Dungeon Punks is the latest attempt at side-scrolling brawlers on the PS Vita and on the whole the game is a fun addition to the genre. You take a team of three to six fighters to tackle dungeons filled with all kinds of nasties, complete side quests and beat the dungeon boss, rinse and repeat.
At the beginning of the game you select one of six characters, each with their own specialities and skills; for example the red dwarf favours strong melee attacks whereas the tempest knight favours more magical attacks. Don’t worry too much about your starting character as you’ll quickly unlock the rest and can freely switch between them throughout the game. This isn’t a game about meaningful decisions so don’t expect to lose any sleep over how to upgrade your characters or which ones to unlock first.
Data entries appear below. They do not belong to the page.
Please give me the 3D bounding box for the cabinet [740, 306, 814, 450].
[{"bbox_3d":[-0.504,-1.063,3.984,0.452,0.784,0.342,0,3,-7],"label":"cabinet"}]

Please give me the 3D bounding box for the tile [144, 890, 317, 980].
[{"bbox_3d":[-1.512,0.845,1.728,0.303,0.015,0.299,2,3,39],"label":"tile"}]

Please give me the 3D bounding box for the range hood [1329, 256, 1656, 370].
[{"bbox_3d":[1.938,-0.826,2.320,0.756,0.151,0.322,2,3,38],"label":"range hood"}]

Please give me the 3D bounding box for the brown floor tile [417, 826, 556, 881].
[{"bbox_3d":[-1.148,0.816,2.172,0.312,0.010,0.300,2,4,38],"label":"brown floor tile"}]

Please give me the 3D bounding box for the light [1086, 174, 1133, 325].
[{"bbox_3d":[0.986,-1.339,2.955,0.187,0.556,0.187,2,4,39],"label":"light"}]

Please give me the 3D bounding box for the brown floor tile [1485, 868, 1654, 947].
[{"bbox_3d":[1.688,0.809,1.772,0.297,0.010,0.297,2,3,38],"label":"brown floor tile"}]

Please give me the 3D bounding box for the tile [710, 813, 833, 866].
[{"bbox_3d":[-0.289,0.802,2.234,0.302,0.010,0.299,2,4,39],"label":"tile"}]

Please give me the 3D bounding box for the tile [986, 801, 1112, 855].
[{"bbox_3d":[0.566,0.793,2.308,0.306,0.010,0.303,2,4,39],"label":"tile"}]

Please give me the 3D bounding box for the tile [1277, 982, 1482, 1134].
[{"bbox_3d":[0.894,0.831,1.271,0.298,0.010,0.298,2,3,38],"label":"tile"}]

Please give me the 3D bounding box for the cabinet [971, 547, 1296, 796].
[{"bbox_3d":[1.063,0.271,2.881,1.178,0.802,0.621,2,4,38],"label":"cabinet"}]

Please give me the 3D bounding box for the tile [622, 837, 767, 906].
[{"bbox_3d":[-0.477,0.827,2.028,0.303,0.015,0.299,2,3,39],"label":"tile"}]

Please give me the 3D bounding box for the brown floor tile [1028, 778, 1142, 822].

The gameplay is straightforward enough, you move your characters through the 2D environment utilising basic attacks and skills to kill the enemies in your way. There are three of your party in battle at any one time and you can switch between any of the characters at any time. Each character has access to basic melee attacks and a small selection of spells that are specific to each character. Thankfully each character is pretty unique which helps with the variety in combat, one party member may be able to summon apparitions which freeze the enemy in place whilst another can summon forth pillars of flame in front of them. Each move has its own effects though you’ll never really feel the need to strategize which moves to utilise which is disappointing.
One of the touted features of this game is the ability to tag in your other party members to build up combos, it works easily enough a simple tap of the circle button switches in your off-screen party member, all the time a character is off screen they build up magic so they can unleash spells etc. when they jump back into action. Again there never really felt a time that switching in another character strategically benefitted me over continuing to use my current character other than for the sake of mixing it up.
Part of this comes down to how the combat feels, with only one basic attack button you won’t find yourself stringing together any fancy combos, and each attack feels slow in an almost clunky way. As such the combat just doesn’t feel as satisfying as it could, not helping this is the control scheme, not awful by any means but a little unorthodox. Movement by default is mapped to the d-pad with the left stick disabled (You can enable it in the options), attacks are on the X button and square is used to utilise magic attacks alongside a directional input. To pick items up on the battlefield you have to press the attack button which causes all kinds of frustration when you desperately need that health potion that dropped mid fight. It’s workable but definitely required adjustment.
Onto the game flow, as you start each dungeon you’ll organise your party into three groups of up to two characters per group. Then you’ll fight your way through the various rooms of the dungeon filled with enemies and traps, often finding an NPC part way through that will give you a side quest – these are optional but can give you some much needed experience and gold so there’s no reason to miss them. Each dungeon will have exits throughout where you can escape if you begin running low on health, these will be used often as having your party wipeout means less experience earned, thankfully they were placed frequently enough that dungeons were not too punishing but also the game never became risk free. A dungeon is complete once you beat the boss of said dungeon, once finished you get sent back to the ship where you can buy more gear, upgrade your characters and so on. Don’t expect to clear every dungeon first time, it is expected that you’ll need to retry a dungeon with more experience and better gear so don’t be afraid to explore the level and retreat when you’re running low on health.
Upgrading your characters is relatively shallow with only a small pool of spells to unlock and upgrade in a very linear fashion. Gearing your character up offers slightly more variety in how you want your character to play though even this is limited to a few stats such as trading off attack power for speed etc. Though the RPG elements are perhaps disappointingly light they certainly help elevate the gameplay from a standard brawler.
The games visuals hold up really well on the Vita, thanks in part to the colourful palette on display here. The enemy design is varied and interesting from giant birds to weird frowny mushrooms and the environments were more than able to back it all up. My only gripes with the presentation were to do with the UI, when going through the shop text is small and it’s difficult to decipher much at a glance, mid combat UI such as the magic bar is difficult to see how close you are to being able to use a spell, again nothing major and it’s definitely workable.
I’m also going to take this chance to mention the games writing, one of my favourite parts of this game is that it doesn’t take itself seriously at all. The story is mostly humorous poking fun at these “couriers” (definitely mercenaries) who just can’t catch a break. It’s a nice break to have a game that just wants to be fun and light-hearted not getting too bogged down in trying to tell a meaningful story.
There is plenty of content for you to get through with over twelve dungeons with side-quests plus a new game plus mode for when you finish the campaign – so you’ll have plenty to get through! As a bonus for PSTV owners you can also plug in extra controllers and play co-op or even enjoy some PvP in arenas unlocked for clearing dungeons.
So in summary Dungeon Punks is a respectable entry to the RPG brawler genre. The story is fun and light hearted, with simple gameplay. While not quite excelling in depth or intriguing mechanics the game is more than competent and definitely worth your time.